[Dataset entries]
——————————
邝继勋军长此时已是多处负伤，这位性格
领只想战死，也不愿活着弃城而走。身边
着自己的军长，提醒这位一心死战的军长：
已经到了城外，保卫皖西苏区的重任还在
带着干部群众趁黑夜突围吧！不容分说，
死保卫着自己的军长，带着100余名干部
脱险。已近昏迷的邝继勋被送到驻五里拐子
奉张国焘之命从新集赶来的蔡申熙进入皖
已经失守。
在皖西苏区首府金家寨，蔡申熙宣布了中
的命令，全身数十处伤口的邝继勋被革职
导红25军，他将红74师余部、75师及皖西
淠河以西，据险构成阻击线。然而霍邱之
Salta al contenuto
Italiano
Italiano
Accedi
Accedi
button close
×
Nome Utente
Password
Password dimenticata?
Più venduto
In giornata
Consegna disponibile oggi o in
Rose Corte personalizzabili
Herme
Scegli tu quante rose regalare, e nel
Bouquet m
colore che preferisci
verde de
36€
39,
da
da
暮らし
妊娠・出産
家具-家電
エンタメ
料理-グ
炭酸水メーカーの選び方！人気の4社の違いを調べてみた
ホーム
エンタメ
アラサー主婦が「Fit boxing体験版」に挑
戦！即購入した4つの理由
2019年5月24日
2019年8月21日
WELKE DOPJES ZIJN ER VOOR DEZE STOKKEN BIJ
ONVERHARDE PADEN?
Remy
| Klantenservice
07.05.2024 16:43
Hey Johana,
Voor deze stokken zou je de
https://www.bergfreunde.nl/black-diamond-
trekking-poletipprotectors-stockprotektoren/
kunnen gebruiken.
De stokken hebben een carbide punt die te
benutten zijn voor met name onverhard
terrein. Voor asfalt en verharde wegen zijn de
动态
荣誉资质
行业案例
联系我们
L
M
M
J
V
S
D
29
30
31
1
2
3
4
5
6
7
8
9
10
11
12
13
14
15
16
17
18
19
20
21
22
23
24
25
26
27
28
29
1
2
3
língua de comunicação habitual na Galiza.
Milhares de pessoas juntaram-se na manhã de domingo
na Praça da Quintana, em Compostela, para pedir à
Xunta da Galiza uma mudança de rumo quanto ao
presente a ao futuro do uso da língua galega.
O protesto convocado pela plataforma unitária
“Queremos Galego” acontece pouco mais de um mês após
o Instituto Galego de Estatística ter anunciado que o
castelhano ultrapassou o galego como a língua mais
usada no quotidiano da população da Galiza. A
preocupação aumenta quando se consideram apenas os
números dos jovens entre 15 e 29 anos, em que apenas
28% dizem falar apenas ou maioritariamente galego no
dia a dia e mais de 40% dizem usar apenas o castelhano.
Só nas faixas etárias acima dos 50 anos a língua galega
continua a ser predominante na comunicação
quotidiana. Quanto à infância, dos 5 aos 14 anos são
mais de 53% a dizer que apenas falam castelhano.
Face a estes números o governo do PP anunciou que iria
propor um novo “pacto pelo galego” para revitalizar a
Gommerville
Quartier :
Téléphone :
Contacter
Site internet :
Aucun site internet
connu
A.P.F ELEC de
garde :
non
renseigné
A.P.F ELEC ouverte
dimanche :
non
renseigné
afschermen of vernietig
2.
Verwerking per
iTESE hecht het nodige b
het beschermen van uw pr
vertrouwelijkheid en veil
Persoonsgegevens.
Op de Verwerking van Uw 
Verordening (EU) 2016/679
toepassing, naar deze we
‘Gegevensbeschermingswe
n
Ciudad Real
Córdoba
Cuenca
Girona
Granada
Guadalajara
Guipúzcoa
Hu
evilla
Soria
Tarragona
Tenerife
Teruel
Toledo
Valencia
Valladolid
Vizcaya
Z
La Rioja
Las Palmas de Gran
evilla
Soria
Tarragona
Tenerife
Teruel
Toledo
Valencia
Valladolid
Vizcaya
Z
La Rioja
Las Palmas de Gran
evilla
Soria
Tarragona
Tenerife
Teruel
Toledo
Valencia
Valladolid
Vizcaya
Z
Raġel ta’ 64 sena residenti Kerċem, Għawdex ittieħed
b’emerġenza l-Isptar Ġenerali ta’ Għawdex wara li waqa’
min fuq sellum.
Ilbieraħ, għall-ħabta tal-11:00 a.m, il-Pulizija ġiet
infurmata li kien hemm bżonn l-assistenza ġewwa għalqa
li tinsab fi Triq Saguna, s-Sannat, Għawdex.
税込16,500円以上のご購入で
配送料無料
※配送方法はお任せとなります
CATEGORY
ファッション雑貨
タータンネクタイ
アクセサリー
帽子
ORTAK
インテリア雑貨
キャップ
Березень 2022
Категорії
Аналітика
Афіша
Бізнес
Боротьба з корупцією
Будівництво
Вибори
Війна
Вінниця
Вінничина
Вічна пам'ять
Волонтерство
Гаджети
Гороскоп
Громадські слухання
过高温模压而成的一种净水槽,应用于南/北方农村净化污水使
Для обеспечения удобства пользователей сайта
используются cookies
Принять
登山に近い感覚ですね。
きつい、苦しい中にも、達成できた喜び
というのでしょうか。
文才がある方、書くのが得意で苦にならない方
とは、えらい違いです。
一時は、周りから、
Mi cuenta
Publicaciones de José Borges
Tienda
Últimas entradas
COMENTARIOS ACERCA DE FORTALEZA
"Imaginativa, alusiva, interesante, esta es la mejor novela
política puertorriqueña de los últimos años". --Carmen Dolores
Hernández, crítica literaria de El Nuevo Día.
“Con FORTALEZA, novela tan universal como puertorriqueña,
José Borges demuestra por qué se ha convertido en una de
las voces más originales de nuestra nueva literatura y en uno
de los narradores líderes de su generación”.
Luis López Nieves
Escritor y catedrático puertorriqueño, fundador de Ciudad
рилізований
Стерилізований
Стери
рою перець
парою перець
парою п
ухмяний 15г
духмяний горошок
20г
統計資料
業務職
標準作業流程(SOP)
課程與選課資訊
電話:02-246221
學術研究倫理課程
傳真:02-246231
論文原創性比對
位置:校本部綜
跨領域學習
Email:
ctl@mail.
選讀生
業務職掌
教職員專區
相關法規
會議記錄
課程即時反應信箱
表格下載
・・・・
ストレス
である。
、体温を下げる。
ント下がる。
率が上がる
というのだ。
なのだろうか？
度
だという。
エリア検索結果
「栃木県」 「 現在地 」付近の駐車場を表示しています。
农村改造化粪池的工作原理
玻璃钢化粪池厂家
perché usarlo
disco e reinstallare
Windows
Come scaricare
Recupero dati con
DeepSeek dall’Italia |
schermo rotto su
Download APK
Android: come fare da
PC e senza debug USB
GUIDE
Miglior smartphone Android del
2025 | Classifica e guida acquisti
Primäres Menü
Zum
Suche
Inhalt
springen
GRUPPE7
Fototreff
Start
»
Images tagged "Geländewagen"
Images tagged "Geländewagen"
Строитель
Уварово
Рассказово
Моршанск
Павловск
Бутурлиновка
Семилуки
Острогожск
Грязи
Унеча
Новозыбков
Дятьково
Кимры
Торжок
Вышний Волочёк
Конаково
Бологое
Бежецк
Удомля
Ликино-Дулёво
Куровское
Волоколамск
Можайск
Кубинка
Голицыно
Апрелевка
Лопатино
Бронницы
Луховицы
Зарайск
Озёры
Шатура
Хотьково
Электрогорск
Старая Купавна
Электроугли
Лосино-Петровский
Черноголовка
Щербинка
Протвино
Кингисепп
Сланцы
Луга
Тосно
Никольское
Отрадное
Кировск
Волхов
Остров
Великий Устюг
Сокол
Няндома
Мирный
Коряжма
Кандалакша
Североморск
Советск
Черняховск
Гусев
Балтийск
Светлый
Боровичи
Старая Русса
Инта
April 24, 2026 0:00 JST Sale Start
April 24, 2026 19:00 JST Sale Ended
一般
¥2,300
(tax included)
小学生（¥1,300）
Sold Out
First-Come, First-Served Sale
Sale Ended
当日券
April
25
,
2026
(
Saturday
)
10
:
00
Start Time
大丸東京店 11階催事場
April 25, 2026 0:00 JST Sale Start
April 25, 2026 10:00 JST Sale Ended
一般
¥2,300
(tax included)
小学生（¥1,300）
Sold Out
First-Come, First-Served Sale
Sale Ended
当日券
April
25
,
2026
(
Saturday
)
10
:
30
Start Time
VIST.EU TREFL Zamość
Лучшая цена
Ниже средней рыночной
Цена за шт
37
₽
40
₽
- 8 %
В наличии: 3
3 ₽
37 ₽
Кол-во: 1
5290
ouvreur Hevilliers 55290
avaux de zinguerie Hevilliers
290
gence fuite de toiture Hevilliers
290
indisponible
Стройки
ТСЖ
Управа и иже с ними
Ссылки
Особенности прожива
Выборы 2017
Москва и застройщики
——————————
** GOAL OF THE EXERCISE **
Repeat the lines verbatim from the start of the dataset entries through the line containing "Consegna disponibile oggi o in", including that line.

** EXERCISE RESULT **
邝继勋军长此时已是多处负伤，这位性格
领只想战死，也不愿活着弃城而走。身边
着自己的军长，提醒这位一心死战的军长：
已经到了城外，保卫皖西苏区的重任还在
带着干部群众趁黑夜突围吧！不容分说，
死保卫着自己的军长，带着100余名干部
脱险。已近昏迷的邝继勋被送到驻五里拐子
奉张国焘之命从新集赶来的蔡申熙进入皖
已经失守。
在皖西苏区首府金家寨，蔡申熙宣布了中
的命令，全身数十处伤口的邝继勋被革职
导红25军，他将红74师余部、75师及皖西
淠河以西，据险构成阻击线。然而霍邱之
Salta al contenuto
Italiano
Italiano
Accedi
Accedi
button close
×
Nome Utente
Password
Password dimenticata?
Più venduto
In giornata
Consegna disponibile oggi o in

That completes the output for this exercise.